美術館学芸員の本当に他愛もない日記・・・だったのですが、今は自分の趣味をなんでも書いています

春は出会いと別れの季節

2017-02-26 21:05:24 | その他
2月も半ばを過ぎ、街のなかの軒先の梅も小さな花びらをつけるようになると、春の足音が静かに聞こえてくるような心地がします。春になると暖かくなって過ごしやすい日々が続き、寒いのが苦手な私にとってはこのうえもない喜びなのですが、春は出会いと別れの季節。私にとっては複雑な心境になるのです。というのは、私は「別れ」が、からっきし苦手なのです。

今年も別れがありました。それは長年住み続けたアパートとの別れ(つまり引っ越し)。私が今の街へやってきてから、ずっと住み続けていたので、それはそれは長い年月を暮していました。最後の掃除をしていると、アパートの部屋との思い出がどんどん湧き出てくる。

はじめて、アパートの部屋に来たときのこと。
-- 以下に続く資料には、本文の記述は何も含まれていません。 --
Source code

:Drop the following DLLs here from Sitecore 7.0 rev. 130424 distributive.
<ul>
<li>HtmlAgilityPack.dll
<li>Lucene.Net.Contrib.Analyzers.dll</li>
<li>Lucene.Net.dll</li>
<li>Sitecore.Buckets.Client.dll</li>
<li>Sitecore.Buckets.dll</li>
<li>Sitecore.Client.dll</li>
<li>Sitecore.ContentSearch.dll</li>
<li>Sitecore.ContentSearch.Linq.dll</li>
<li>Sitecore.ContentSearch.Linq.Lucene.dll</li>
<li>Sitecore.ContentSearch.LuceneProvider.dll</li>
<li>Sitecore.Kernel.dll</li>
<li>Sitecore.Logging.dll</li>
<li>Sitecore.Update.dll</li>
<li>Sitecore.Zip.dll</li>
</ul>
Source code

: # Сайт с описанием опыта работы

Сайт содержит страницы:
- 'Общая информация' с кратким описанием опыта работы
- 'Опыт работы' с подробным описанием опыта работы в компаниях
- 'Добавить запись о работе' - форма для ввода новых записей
何もなくてがらんどうだった。でも、夢はいっぱい詰まっていた。

やってきて最初の夜。さすがに心細かったけれど、部屋の壁をさすっていると私はなぜか落ち着くことができた。

仕事を始めたばかりのとき、私にはまだこの街に友達はいなくて、仕事で失敗しても愚痴を聞いてくれる人はいなかった。毎晩部屋で独り、お酒を飲みながら、つまらない愚痴をいう私の言葉を、黙って延々と聞いてくれたのも、この部屋。

出張や旅行で長期不在にして帰ってきても、飲んだくれてへべれけになって帰ってきても、東日本大震災のような激しい災害に見舞われても、いつも暖かく迎え入れてくれた。

いつかは別れるときが来ると思っていたのだけれど、それが今年になってしまった。私にとって、ただの部屋ではない。いつの間にか、苦楽を共にした長年の友人のような存在になっていたのです。

私はセンチメンタルな性格ではないと思っていたのだけれど、部屋での最後の夜、私はシャワーを浴びながら不覚にも号泣してしまった。どうもありがとう、と心から感謝の気持ちを伝えて、私は部屋を後にしたのです。もういい歳になったのに、私は子供みたいな性格で仕方がありませんね。

思い出のアパートから巣立ち、今は新居でこのブログを更新しています。別れは悲しいけれど、前を向いて歩かなくては!春ですものね!